*WHAT YOU SHOULD DO*: Please transcribe the data that follows exactly as given, leaving out every picture.

────────

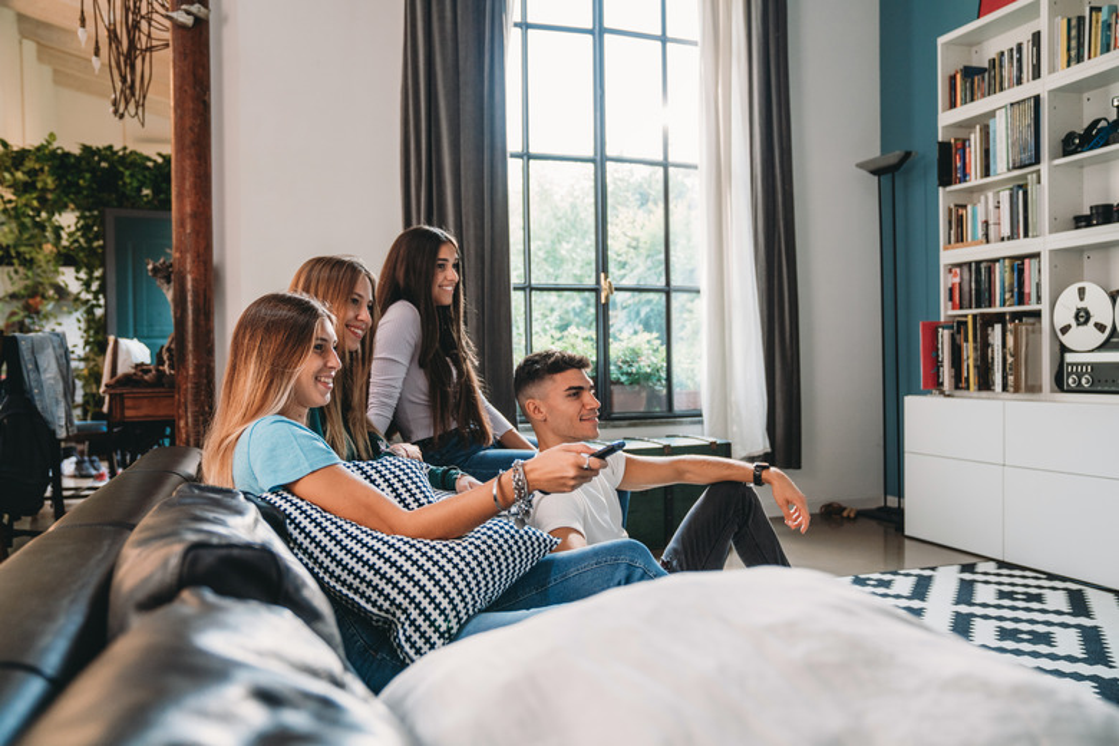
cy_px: 373
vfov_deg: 43.6
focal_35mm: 30
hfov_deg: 61.9
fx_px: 932
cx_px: 560
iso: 1000
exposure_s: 1/125
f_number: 2.8
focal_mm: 30
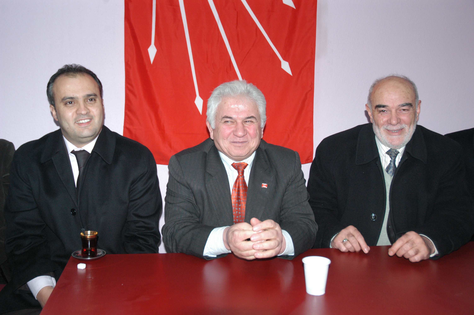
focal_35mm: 38
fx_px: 493
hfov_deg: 51.3
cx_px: 237
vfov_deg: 35.4
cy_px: 158
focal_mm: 25
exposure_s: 1/60
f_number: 3.8
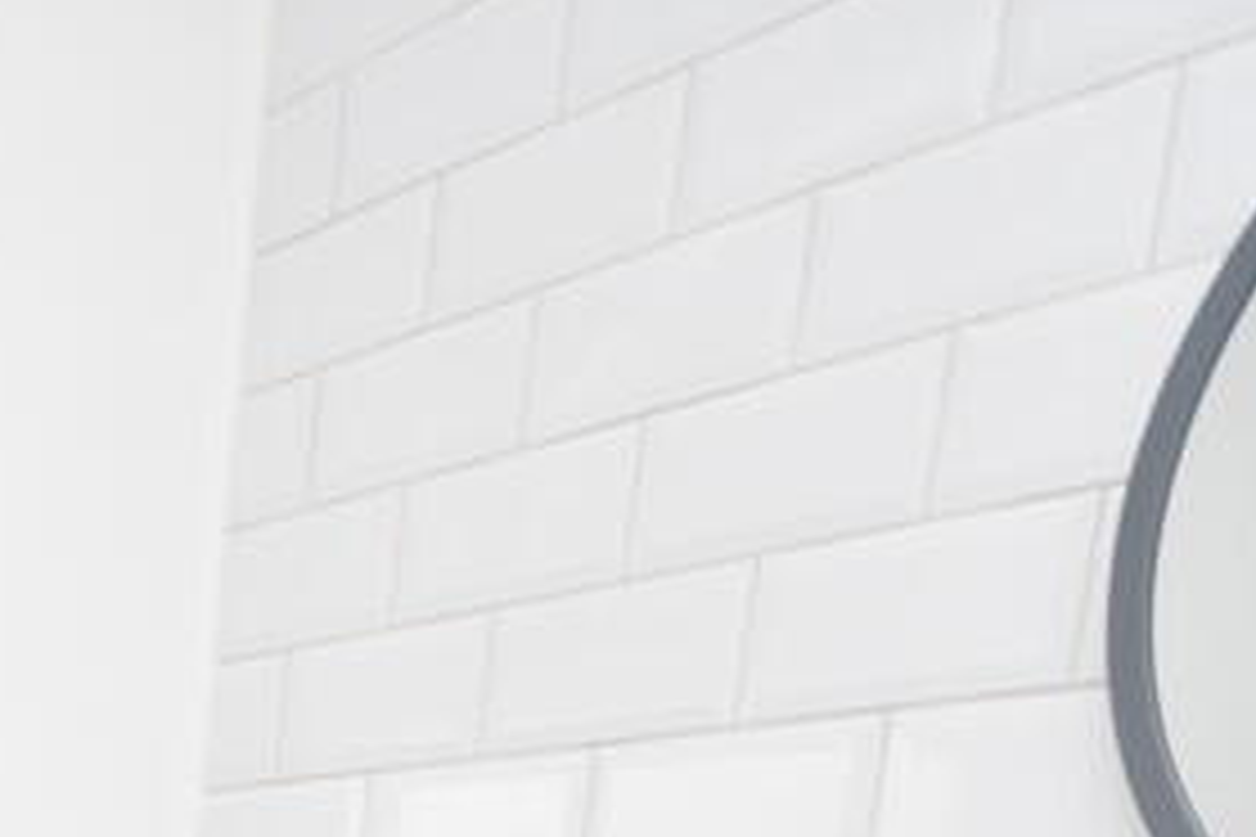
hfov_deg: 28.3
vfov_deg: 19.4
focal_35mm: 55
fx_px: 1919
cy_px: 1447
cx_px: -464
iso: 450
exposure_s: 1/200
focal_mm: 10
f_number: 5
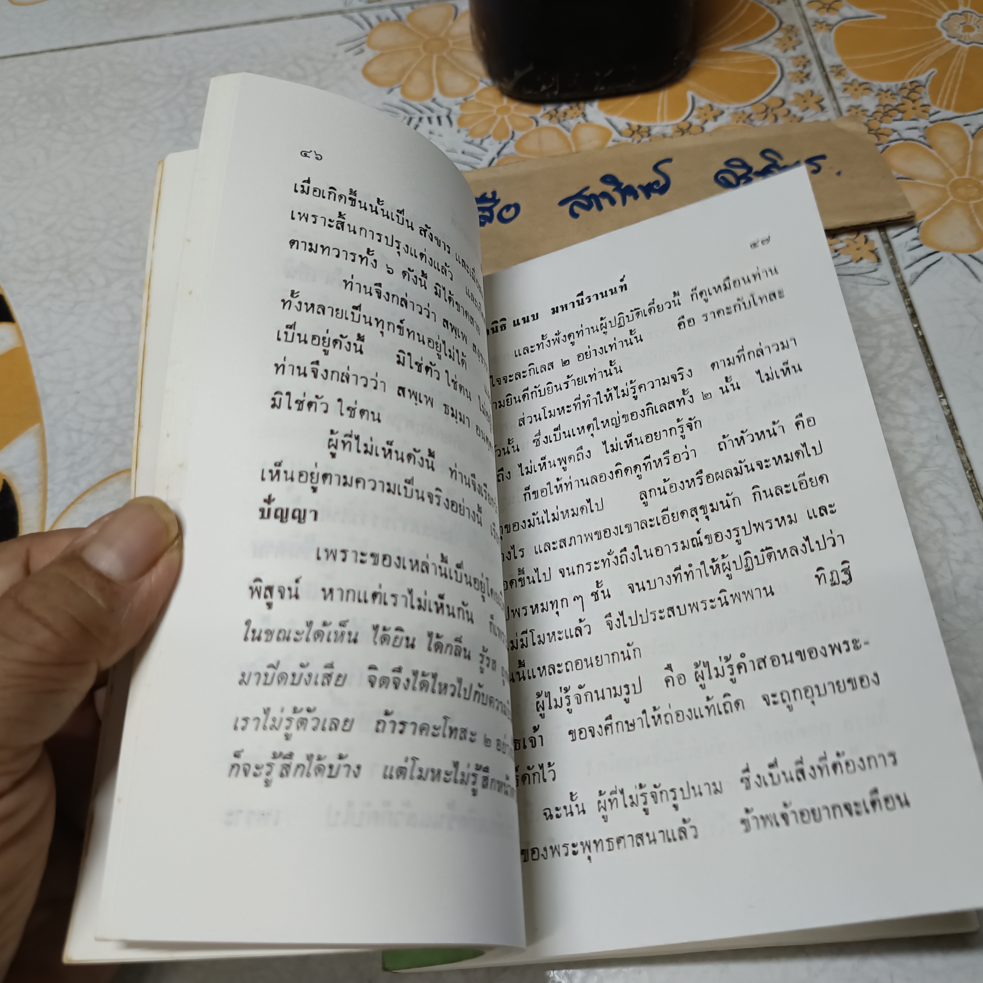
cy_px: 499
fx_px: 932
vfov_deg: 55.6
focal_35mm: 29
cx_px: 528
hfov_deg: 55.6
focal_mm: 5.31
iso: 1083
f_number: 1.7
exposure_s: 1/50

────────

*FINAL ANSWER*:
cy_px: 373
vfov_deg: 43.6
focal_35mm: 30
hfov_deg: 61.9
fx_px: 932
cx_px: 560
iso: 1000
exposure_s: 1/125
f_number: 2.8
focal_mm: 30
focal_35mm: 38
fx_px: 493
hfov_deg: 51.3
cx_px: 237
vfov_deg: 35.4
cy_px: 158
focal_mm: 25
exposure_s: 1/60
f_number: 3.8
hfov_deg: 28.3
vfov_deg: 19.4
focal_35mm: 55
fx_px: 1919
cy_px: 1447
cx_px: -464
iso: 450
exposure_s: 1/200
focal_mm: 10
f_number: 5
cy_px: 499
fx_px: 932
vfov_deg: 55.6
focal_35mm: 29
cx_px: 528
hfov_deg: 55.6
focal_mm: 5.31
iso: 1083
f_number: 1.7
exposure_s: 1/50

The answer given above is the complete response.